Boris Johnson’s election victory has been the political equivalent of Dyno-Rod, unblocking the drains of Westminster, I say in the Sun this morning. The return of majority government has led to not only Brexit sailing through parliament but being vital to the restoration of power-sharing in Northern Ireland.
Moving forward offers a chance to bring the country back together. As Boris Johnson’s great hero Winston Churchill used to say, ‘in victory, magnanimity’. At Prime Minister’s Questions this week, he took a much less confrontational style than usual. With everyone apart from the Labour and Scottish National Party leaders, he went out of his way to be generous and not to try and score party political points.
Boris Johnson wants to occupy the common ground of British politics. His approach to Brexit night on January 31st reflects that. Rather than being out with Nigel Farage and co in Parliament Square, he’ll address the nation on this momentous moment from Downing Street. I’m told that the message will be upbeat but also try and reach out and reassure those who voted Remain.

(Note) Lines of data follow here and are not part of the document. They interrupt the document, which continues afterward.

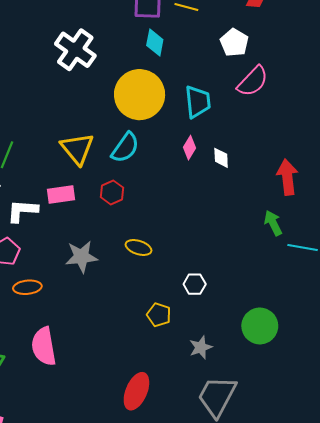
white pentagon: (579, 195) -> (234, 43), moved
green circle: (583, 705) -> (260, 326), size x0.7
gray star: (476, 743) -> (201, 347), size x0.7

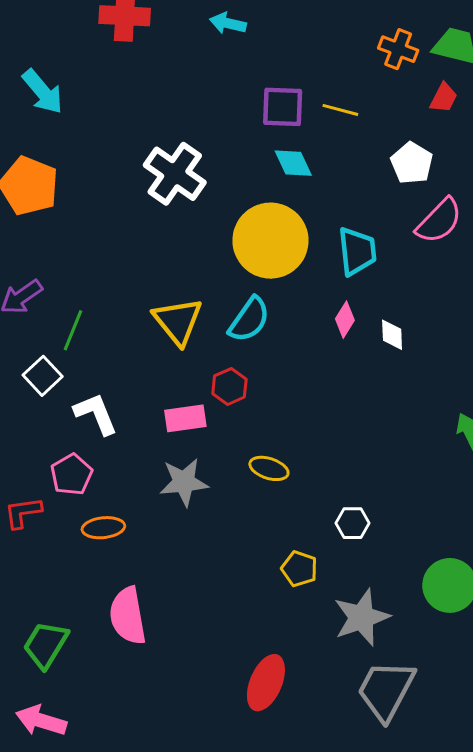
cyan diamond: (155, 43) -> (293, 163), turned -36
pink rectangle: (61, 194) -> (185, 418), moved
white L-shape: (22, 211) -> (96, 414), turned 64
gray star: (201, 347) -> (362, 617), size x1.6

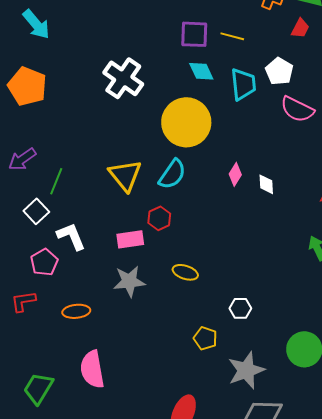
pink semicircle: (439, 221) -> (297, 109), turned 72
cyan trapezoid: (357, 251) -> (243, 84), moved
pink pentagon: (71, 475) -> (44, 262), moved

It would be tempting for Boris Johnson to join in some full New Year’s Eve-style celebration, and there are undoubtedly Leave voters who would love him to do just that. But the danger is that this might alienate those who voted Remain but have now reconciled themselves to the result and want to help the country pull together.
What is key is that in the coming weeks the government shows that it knows what it wants to do to improve voters’ lives. Boris Johnson needs to put meat on the bones of his plan to ‘level-up’ infrastructure and opportunity across the country. He must show that he knows not only how to keep the economy growing but how to get it out of the 2nd gear that it—along with most of the rest of the Western world—has been stuck in since the financial crisis of 2008.